Дорогая мама, здравствуй!
Пишет тебе твой сын Федор. Не сердись на меня, мама. Но как тети Дунин Лешка сказал, что ты мне не родная, я не захотел оставаться дома. Ты меня прости, и ты на меня не сердись, потому что я не мог.
Я по тебе скучаю и по Егору скучаю. Напиши мне, и он пускай напишет, как у вас. Он уже, наверно, хорошо пишет. Мой адрес такой... Отвечай сразу.
Федя.
И мы стали ждать ответа из маленького сибирского городка. Значит, Полтаву он тогда придумал. И как это я, старый воробей, не догадался!

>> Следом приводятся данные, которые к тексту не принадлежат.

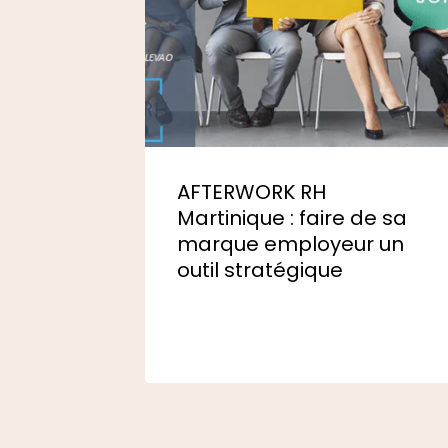
AFTERWORK RH
Martinique : faire de sa
marque employeur un
outil stratégique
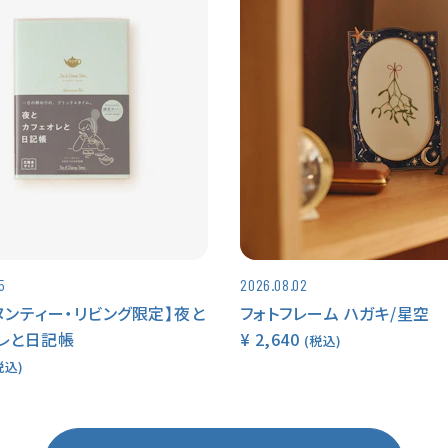
5
2026.08.02
ヌンティー・リビング限定】夜と
フォトフレーム ハガキ/星空
レと日記帳
¥ 2,640
(税込)
税込)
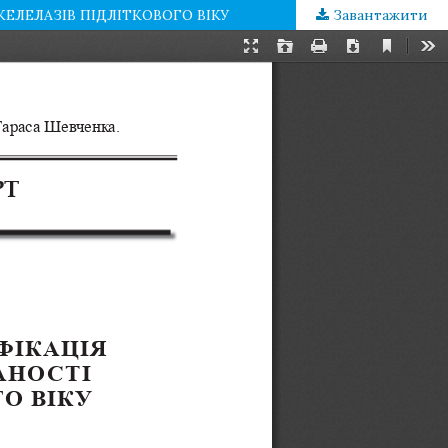
ЕЛЕЛАЗІВ ПІДЛІТКОВОГО ВІКУ
Завантажити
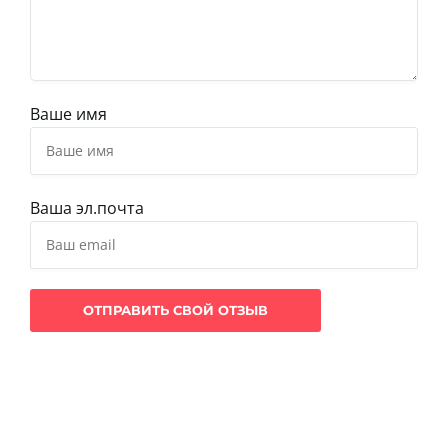
Ваше имя
Ваша эл.почта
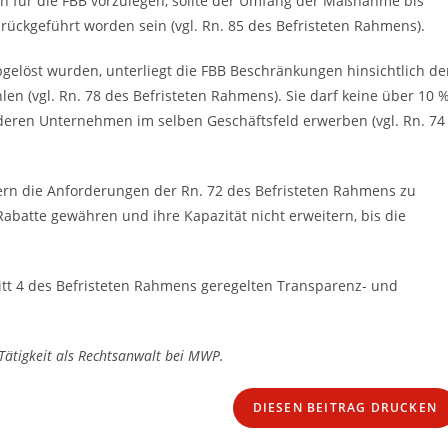
n für die FBB vorzulegen, sollte der Umfang der Maßnahme bis
urückgeführt worden sein (vgl. Rn. 85 des Befristeten Rahmens).
gelöst wurden, unterliegt die FBB Beschränkungen hinsichtlich de
en (vgl. Rn. 78 des Befristeten Rahmens). Sie darf keine über 10 
eren Unternehmen im selben Geschäftsfeld erwerben (vgl. Rn. 74
n die Anforderungen der Rn. 72 des Befristeten Rahmens zu
 Rabatte gewähren und ihre Kapazität nicht erweitern, bis die
hnitt 4 des Befristeten Rahmens geregelten Transparenz- und
Tätigkeit als Rechtsanwalt bei MWP.
DIESEN BEITRAG DRUCKEN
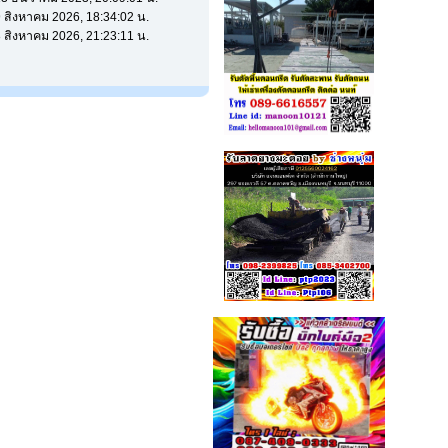
 9 สิงหาคม 2026, 18:34:02 น.
 8 สิงหาคม 2026, 21:23:11 น.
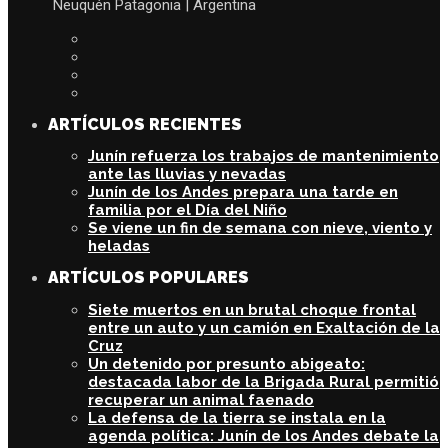
Neuquén Patagonia | Argentina
ARTÍCULOS RECIENTES
Junín refuerza los trabajos de mantenimiento
ante las lluvias y nevadas
Junín de los Andes prepara una tarde en
familia por el Día del Niño
Se viene un fin de semana con nieve, viento y
heladas
ARTÍCULOS POPULARES
Siete muertos en un brutal choque frontal
entre un auto y un camión en Exaltación de la
Cruz
Un detenido por presunto abigeato:
destacada labor de la Brigada Rural permitió
recuperar un animal faenado
La defensa de la tierra se instala en la
agenda política: Junín de los Andes debate la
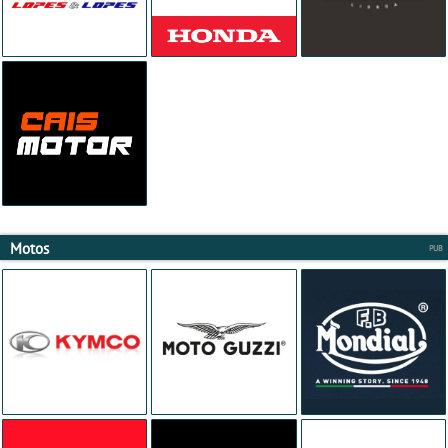
Motos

В эти дни Федя разговаривал без умолку, и мы шаг за шагом восстановили всю картину его странствий после того, как он ушел из дому. Он говорил, как говорит человек, долго против воли молчавший. Говорил, рассказывал и не мог насытиться этим счастьем - не таить, не прятать, открыть, увидеть ответный взгляд, услышать ответное слово.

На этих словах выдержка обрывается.